Museum showcases antique technology

TIM MARTIN/THE DAY The PAST Museum in Montville shows how technology has progressed through history.
TIM MARTIN/THE DAY The PAST Museum in Montville shows how technology has progressed through history.

Behind an unmarked door in the back of PAST Antiques, the market located next to the Dinosaur Place on Route 85 in Montville, there are saws and screwdrivers buzzing, there are piles of tools, there are men walking by with two-by-fours.

And there is Roger Phillips, clad in his usual aviator eyeglasses and cowboy hat, who couldn't stop himself last week from explaining the story behind the old machines that fill the building.

Phillips and his wife, Linda, have been collecting antiques for decades. They've rescued items from fields and salvage yards, negotiated with museums and historical societies.

On Father's Day, June 15, the couple will open phase one of the PAST Museum to the public. The first phase of PAST, which stands for Preserving Antiques and Saving Technology, is set up like a little village-the walls are lined with shallow storefronts for a barber shop, a printing press, a pharmacy, a shoe repair store.

The storefronts will be staffed with what Phillips calls interpreters, who will demonstrate the uses of the featured technology and explain the relevant history.

As he moved through the unfinished museum last week, Phillips proved to be a skilled interpreter himself. He couldn't stop himself from delivering little historical anecdotes, like the origin of the expression 'Mind your Ps and Qs," or describing how he came to own the featured items - this sink is from an old hospital slated for demolition, this printing press was donated by the Museum of Printing in North Andover.

"Part of the mission of the museum is to show the rapid change of our technology," said Phillips, who marvelled over the change he's seen in his own lifetime. And people have forgotten the industrial heritage of Connecticut and New England, he said, pointing out the machines that were made locally.

Phase one of the museum includes an odd collection of items-a child's barber chair with a metal horse head, an ancient-looking washing machine that advertises that it "saves women's lives," what Phillips believes is the only steam-operated printing press east of the Mississippi. It also includes an outhouse, which, Phillips emphasized, only has one hole.

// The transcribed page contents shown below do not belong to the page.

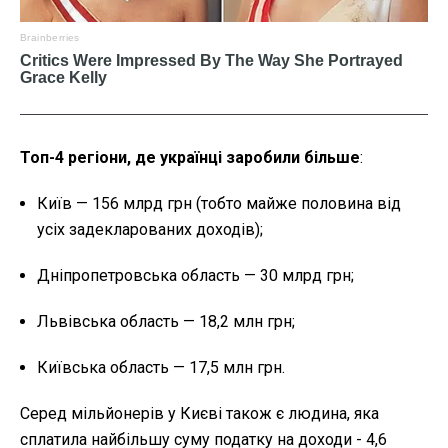
Топ-4 регіони, де українці заробили більше
:
Київ — 156 млрд грн (тобто майже половина від
усіх задекларованих доходів);
Дніпропетровська область — 30 млрд грн;
Львівська область — 18,2 млн грн;
Київська область — 17,5 млн грн.
Серед мільйонерів у Києві також є людина, яка
сплатила найбільшу суму податку на доходи - 4,6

"If you were a wealthy family, you'd have a two-hole outhouse," he said.

But he has an enormous stockpile of antiques that didn't make it into phase one. Construction has already started on phase two, a building that will be specifically designed to accommodate Phillips' prize steam engine, a machine with a 14-foot flywheel that used to operate a rubber factory in New York. And phase three will focus on transportation-related items.

The town and state have been supportive of the museum, said Phillips, who will receive a low-interest loan from the state for the second building if he creates at least five jobs.

But the cost of admission will barely cover the lighting and taxes, he said, but he isn't opening it to save money. Instead, "it's a passion."

It's a passion for his wife, too, who spent time last week tinkering with an old camera and demonstrating her favorite machines. She showed off the perforator in a the printing press shop, a machine over four feet tall designed to do only one thing-perforate paper.

"Isn't this more fun than the new stuff?" asked Roger Phillips, grinning.